# Schwinn Montague bi frame



## jeremyb (Jul 8, 2004)

Hey guys, i just picked up this Schwinn Montague BiFrame out of a garbage heap, and it looks like its in good shape, but the bike was probably a really cheap bike new. Its got Shimano 200GS line components.

My question though is, whats up with all the quick releases on the frame? I thought it maybe was a folding bike at first, theres a QR above the BB (low on the seatpost) then 2 quick releases up near the saddle?

any information about the deserted bike technology would be cool.
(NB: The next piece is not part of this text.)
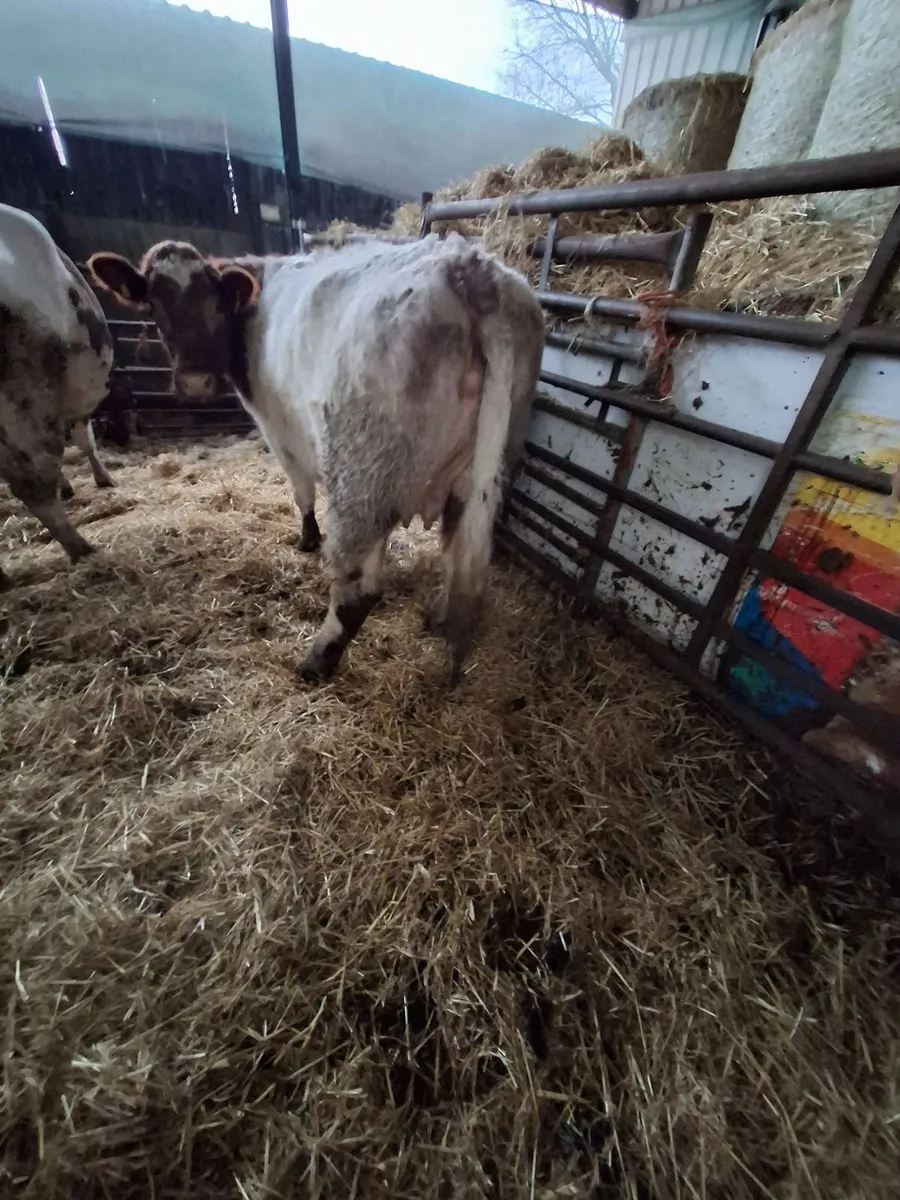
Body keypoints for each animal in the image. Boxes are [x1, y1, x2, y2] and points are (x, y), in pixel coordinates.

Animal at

Im going to probably strip some generic parts off of it like the canti's and the 6 speed thumbies. and throw the rest away.

jeremyb


----------



## vdubbusrider (Jul 28, 2004)

hey there, your first thought was the right one. it is a folding bike. montegue still makes bikes but they they look a little different. here is an ebay example of a Bi-frame like the one you have:
http://cgi.ebay.com/ws/eBayISAPI.dll?ViewItem&category=7297&item=7118211949&rd=1&ssPageName=WDVW


----------



## jeremyb (Jul 8, 2004)

yeah i looked there after i asked the question. kinda cool i guess.

im still going to toss it.

thanks 
jeremyb


----------



## vdubbusrider (Jul 28, 2004)

ah come on! sell it on ebay? save a bike. someone will like it. how about bike art? make a coffee table, work bench stool, wind chimes, ect...


----------